Though he has individually won five National Awards for his different contributions to Bengali cinema, Padatik till today, will be considered his best filmover his directorial career spanning 14 years. For the unitiated, Padatik is the name of a classic feature film made by Mrinal Sen himself in 1974. Srijit’s film has no link whatsoever with Mrinal Sen’s film though their titles are identical.


Srijit’s film traces the life of Mrinal Sen from boyhood till his death. The film opens with a partly fictionalised, Black-and-White clipping reiterating the huge processions following the passing away of Rabindranath Tagore when among the thronging crowds, a young man carrying the dead body of his infant baby, loses the baby in the stampede.


Tagore has no link with the film but it focusses on how the life of an ordinary man can get destroyed in a stampede gathered to pay their last respects to a great man.


Padatik means “foot soldier” a metaphorical title that suggests the unstable life of the runaway political rebel in Mrinal Sen’s original film forced to hide to escape police arrest.
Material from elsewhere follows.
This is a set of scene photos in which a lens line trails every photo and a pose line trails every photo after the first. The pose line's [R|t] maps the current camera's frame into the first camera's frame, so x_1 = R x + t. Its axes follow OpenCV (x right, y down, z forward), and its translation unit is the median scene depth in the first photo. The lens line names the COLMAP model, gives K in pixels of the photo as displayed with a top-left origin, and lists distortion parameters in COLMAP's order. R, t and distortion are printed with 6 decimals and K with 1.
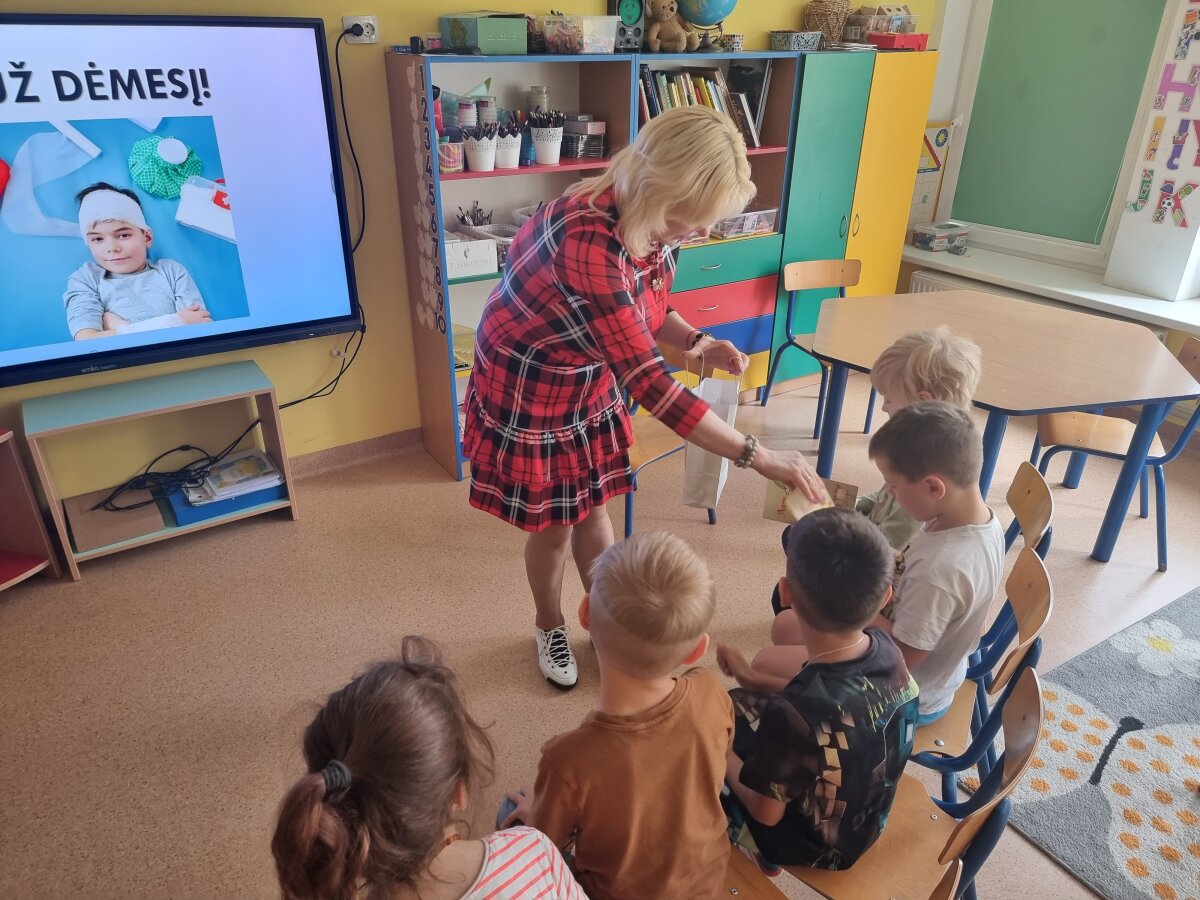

What kind of “foot soldier is he? Is he forced to keep running? Or has he chosen to keep running?


The answer to this is suggested towards the end of the film which leaves the question open for the audience to draw conclusions from. Srijit’s Padatik is a tribute to this great man who, in terms of his work as a filmmaker, had been a foot soldier all his life, never ever compromising to commercial demands even when there was no rice in the kitchen, with his wife, Gita, offering a strong pillar of support. Says Srijit of this film, “Actually interweaving the various aspects of Mrinal Sen’s life — his personal life, his upheavals, his work, his politics, Mrinal Sen as a father, as a husband, his relationship with his peers, his filmmaking style — all of it has been cooked together in the perfect proportion in Padatik. People are calling it my best film ever. It is very overwhelming.”


The latest news is that Srijit Mukherjee’s Padatik has been selected for special screening as Indian Panorama Feature Jury Recommends at the 55th International Film Festival of India, which will be held in Goa from Nov 20 to 28. The selection resolves the controversy regarding the film’s initial exclusion allegedly due to its Mrinal Sen association.


What “association”?

The firm belief that Mrinal Sen was a believer in Leftist ideology which goes against the Hindu Right evident from Goa IFFI’s choice of the film on Veer Savarkar as the inaugural film. But no one has ever expressed this in so many words.


Whilst discussing the exclusion of ‘Padatik’ from the Indian Panorama and its subsequent inclusion for special screening, Mukherji referenced Prasun Chatterjee’s ‘Dostojee’. The film initially wasn’t included but was subsequently added upon jury recommendation. I’m delighted this occurred with ‘Padatik’ as well,” Mukherji said.


Director Chandraprakash Dwivedi, jury chairperson, said, “Mrinal Sen was and remains an icon of Bharat and an inspiration for countless cinema enthusiasts worldwide who cherished his storytelling and admired his approach to social issues through films. I’m exceedingly pleased to see Padatik at the 55th IFFI through the jury’s collective wisdom and endeavour.”


(The author is a veteran film writer based in Kolkata. Views personal.)